Many fund managers and fund supermarkets are unable to handle so-called in specie transfers, which is when a client moves assets directly from one investment fund to another.
As of the 6 April investors have been able to consolidate their Pep and Isa holdings. However, because of administration difficulties in handling transfers, investors looking to consolidate have to redeem each individual investment as cash and then reinvest. While many fund managers offer discounts, the reinvestment of the cash incurs initial charges and bid/offer spreads.
Ian Annand, Eurolife marketing director, said those offering transfers generally charge a flat fee or none at all.
Another disadvantage for investors is that by being forced to encash all the assets ahead of a transfer they miss market timing opportunities.
Rodney Aldridge, sales and marketing director of Cofunds, said: "The client is obviously going to suffer some cost but they are taking it as an opportunity to realign and structure their existing portfolio."
He added Cofunds would not be offering in specie transfers initially. He said Cofunds is in talks with the 25 groups and would offer stock transfers once all the groups are able to support this. In specie transfers were a likelihood by the end of the year, he said.
Sam Jensen, chief executive officer of Cofunds, said it would be accepting only cash transfers this season in order to keep administration simple. Jensen said the situation would be helped if IFAs gave up their initial commission on transfers, and fund manager groups their initial charges on reinvestment. According to Hargreaves Lansdown, Barings, Foreign & Colonial, Henderson, Exeter, Govett and HSBC are among those which do not allow transfers, while Baillie Gifford, Invesco/Perpetual, Investec and LeggMason Investors do.
Jupiter, Gartmore, M&G, three of the founding members of Cofunds, do not allow in specie transfers, just as Fidelity does not, the group said.
Mark Dampier, investment director of Hargreaves Lansdown, said: "It is not even that these groups cannot actually process in specie transfers, they can Ã just manually, which of course is expensive for them.

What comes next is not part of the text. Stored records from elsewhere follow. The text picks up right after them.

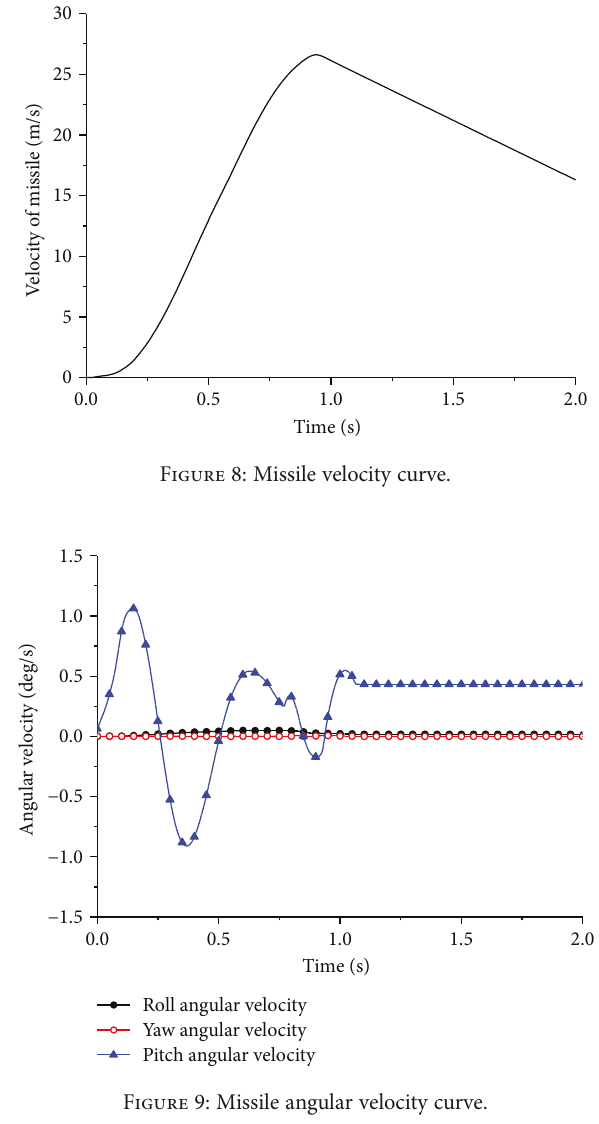
Figure 9: Missile angular velocity curve.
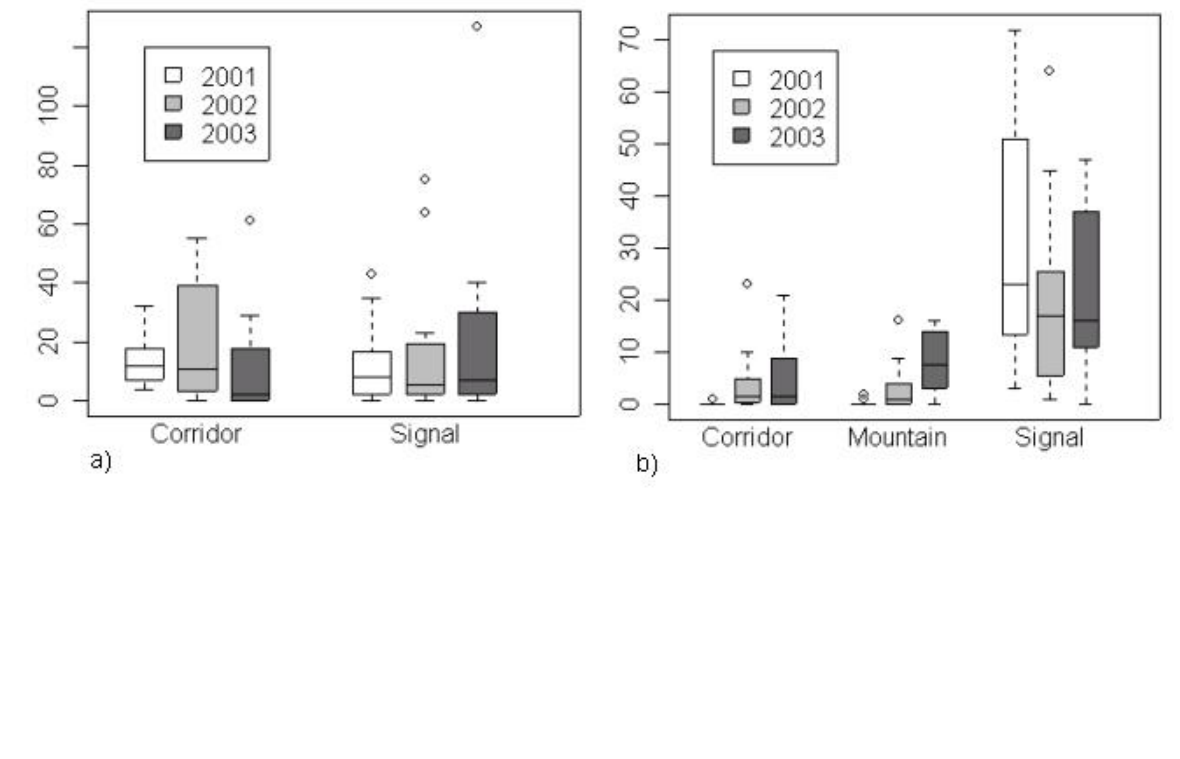
Fig. 4. Boxplots of the number of (a) elk and (b) deer in the corridor, mountain, and signal nodes prior to and following corridor restoration. Deer rarely used the proshop node; therefore, this node was omitted from the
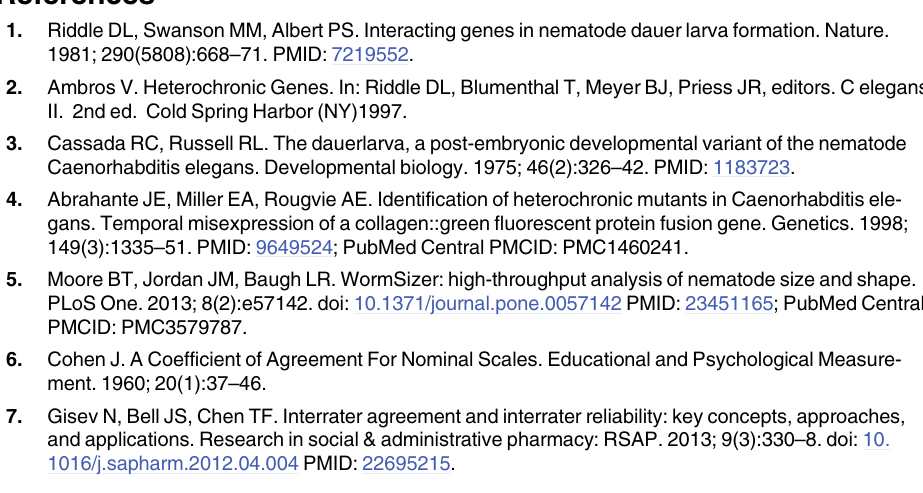
S1 Table. Primary data showing the scoring of individual worms by each rater. The numeric scores represent 1 for L1, 2 for L2, 3 for dauer, 4 for L3, and 5 for L4. (DOCX) S1 Text. OpenMX code used for model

They spent so much money on building fund supermarkets, but missed the simple things like being able to move stocks across."
Dave Cowdell, marketing director at Fidelity, said it is likely that both the group and FundsNetwork will allow in specie transfers by the end of the year.
He said: "Before the rule changes, you could only open a Pep or Isa with cash. No one foresaw this particular change in regulation and it will take the industry some time to adjust to in specie transfers."